[Data records]
::::::::::

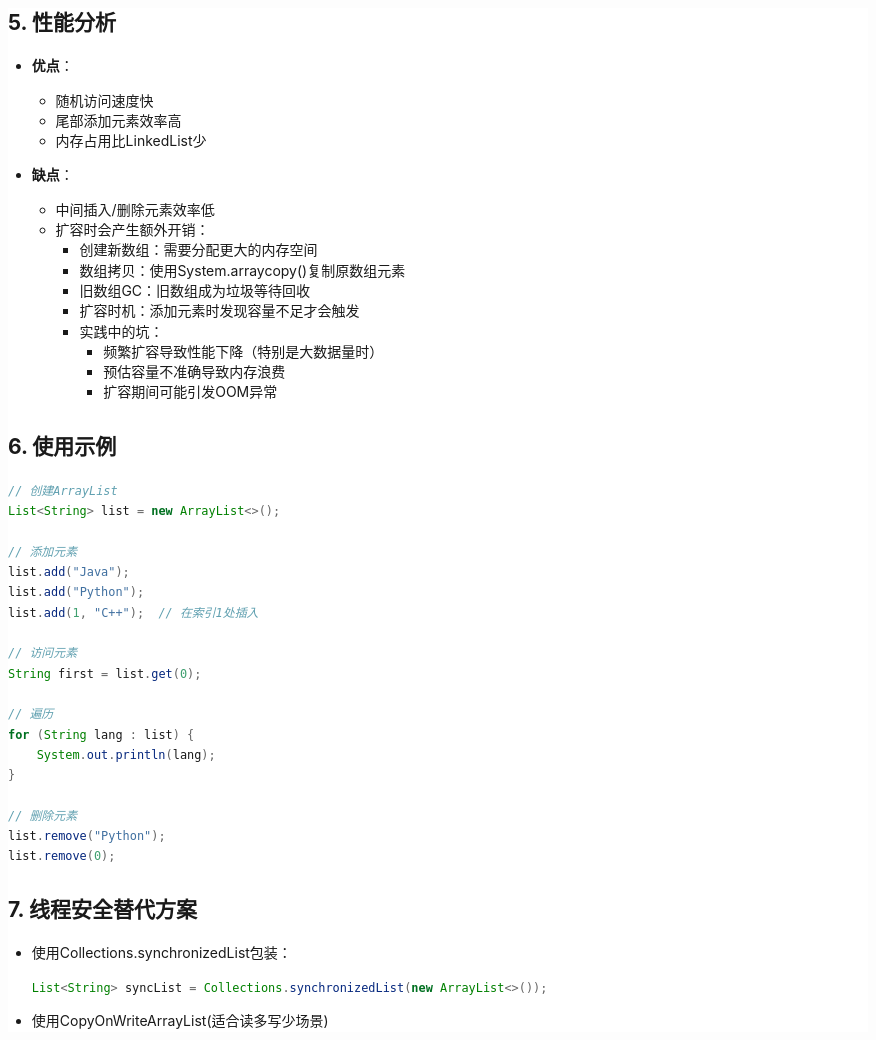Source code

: ## 5. 性能分析

- **优点**：
  - 随机访问速度快
  - 尾部添加元素效率高
  - 内存占用比LinkedList少

- **缺点**：
  - 中间插入/删除元素效率低
  - 扩容时会产生额外开销：
    - 创建新数组：需要分配更大的内存空间
    - 数组拷贝：使用System.arraycopy()复制原数组元素
    - 旧数组GC：旧数组成为垃圾等待回收
    - 扩容时机：添加元素时发现容量不足才会触发
    - 实践中的坑：
      - 频繁扩容导致性能下降（特别是大数据量时）
      - 预估容量不准确导致内存浪费
      - 扩容期间可能引发OOM异常

## 6. 使用示例

```java
// 创建ArrayList
List<String> list = new ArrayList<>();

// 添加元素
list.add("Java");
list.add("Python");
list.add(1, "C++");  // 在索引1处插入

// 访问元素
String first = list.get(0);

// 遍历
for (String lang : list) {
    System.out.println(lang);
}

// 删除元素
list.remove("Python");
list.remove(0);
```

## 7. 线程安全替代方案

- 使用Collections.synchronizedList包装：
  ```java
  List<String> syncList = Collections.synchronizedList(new ArrayList<>());
  ```

- 使用CopyOnWriteArrayList(适合读多写少场景)
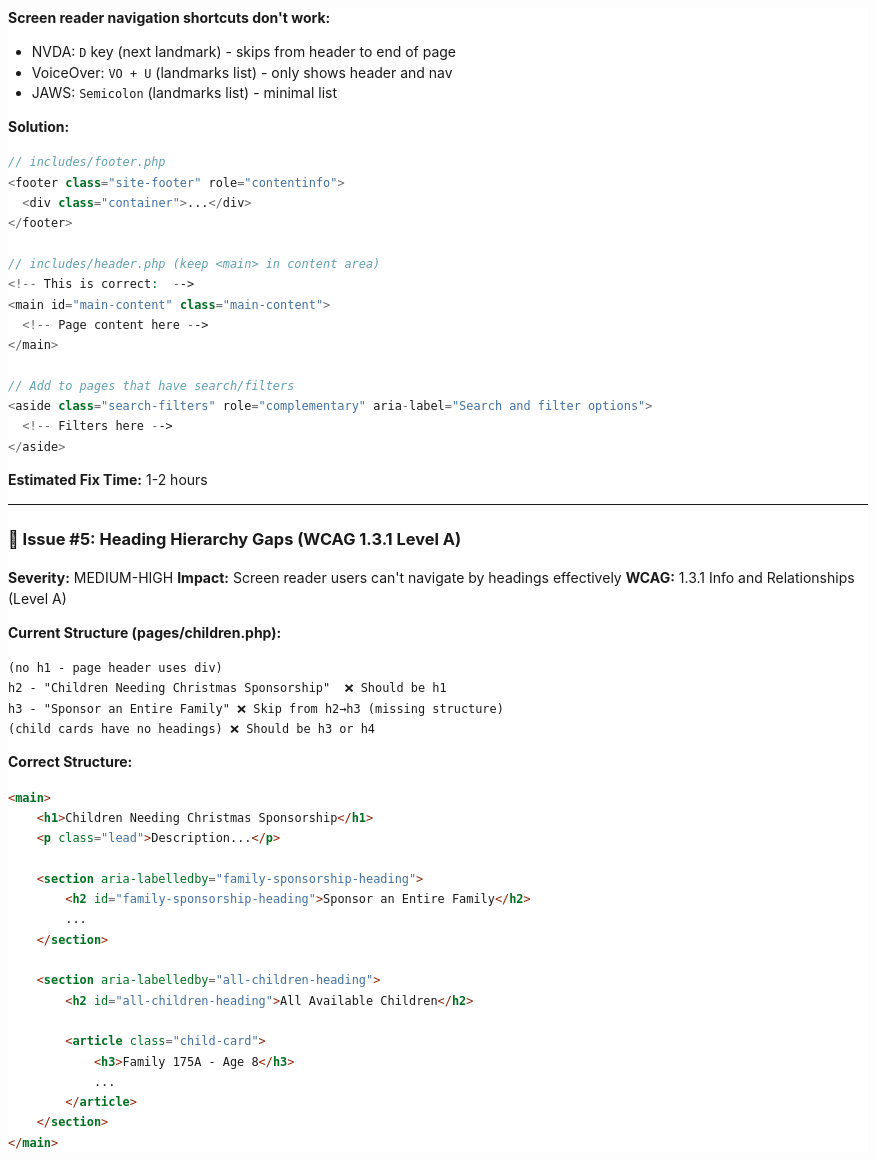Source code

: **Screen reader navigation shortcuts don't work:**
- NVDA: `D` key (next landmark) - skips from header to end of page
- VoiceOver: `VO + U` (landmarks list) - only shows header and nav
- JAWS: `Semicolon` (landmarks list) - minimal list

**Solution:**
```php
// includes/footer.php
<footer class="site-footer" role="contentinfo">
  <div class="container">...</div>
</footer>

// includes/header.php (keep <main> in content area)
<!-- This is correct:  -->
<main id="main-content" class="main-content">
  <!-- Page content here -->
</main>

// Add to pages that have search/filters
<aside class="search-filters" role="complementary" aria-label="Search and filter options">
  <!-- Filters here -->
</aside>
```

**Estimated Fix Time:** 1-2 hours

---

### 🔴 Issue #5: Heading Hierarchy Gaps (WCAG 1.3.1 Level A)

**Severity:** MEDIUM-HIGH
**Impact:** Screen reader users can't navigate by headings effectively
**WCAG:** 1.3.1 Info and Relationships (Level A)

**Current Structure (pages/children.php):**
```
(no h1 - page header uses div)
h2 - "Children Needing Christmas Sponsorship"  ❌ Should be h1
h3 - "Sponsor an Entire Family" ❌ Skip from h2→h3 (missing structure)
(child cards have no headings) ❌ Should be h3 or h4
```

**Correct Structure:**
```html
<main>
    <h1>Children Needing Christmas Sponsorship</h1>
    <p class="lead">Description...</p>

    <section aria-labelledby="family-sponsorship-heading">
        <h2 id="family-sponsorship-heading">Sponsor an Entire Family</h2>
        ...
    </section>

    <section aria-labelledby="all-children-heading">
        <h2 id="all-children-heading">All Available Children</h2>

        <article class="child-card">
            <h3>Family 175A - Age 8</h3>
            ...
        </article>
    </section>
</main>
```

::::::::::

→ INSTRUCTIONS TO FOLLOW
Which lines in the data above contain "String"? Show each one.

→ TASK ANSWER
List<String> list = new ArrayList<>();
String first = list.get(0);
for (String lang : list) {
  List<String> syncList = Collections.synchronizedList(new ArrayList<>());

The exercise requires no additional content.